● Problem details:
Copy every line of the data below exactly as given, except for the pictures.

[Saved entries]
##########

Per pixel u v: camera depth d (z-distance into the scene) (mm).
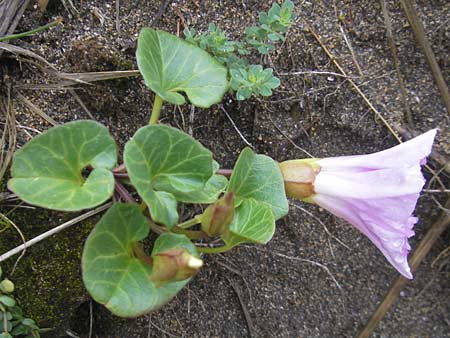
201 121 201
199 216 158
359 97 208
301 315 222
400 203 158
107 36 192
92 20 193
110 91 189
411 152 159
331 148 212
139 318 205
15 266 174
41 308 180
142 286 147
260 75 182
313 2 209
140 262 150
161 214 144
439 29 208
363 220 167
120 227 146
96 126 148
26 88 182
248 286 217
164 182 153
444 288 225
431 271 224
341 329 224
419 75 210
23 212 172
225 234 156
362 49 210
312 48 206
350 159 168
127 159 141
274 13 189
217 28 187
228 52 190
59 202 142
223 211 144
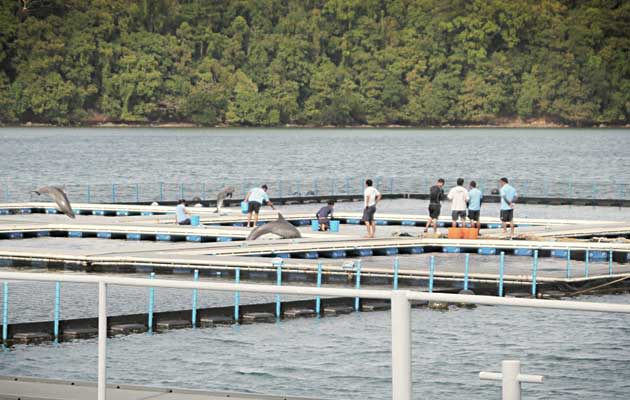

##########

● Response to the exercise:
Per pixel u v: camera depth d (z-distance into the scene) (mm).
201 121 201
199 216 158
359 97 208
301 315 222
400 203 158
107 36 192
92 20 193
110 91 189
411 152 159
331 148 212
139 318 205
15 266 174
41 308 180
142 286 147
260 75 182
313 2 209
140 262 150
161 214 144
439 29 208
363 220 167
120 227 146
96 126 148
26 88 182
248 286 217
164 182 153
444 288 225
431 271 224
341 329 224
419 75 210
23 212 172
225 234 156
362 49 210
312 48 206
350 159 168
127 159 141
274 13 189
217 28 187
228 52 190
59 202 142
223 211 144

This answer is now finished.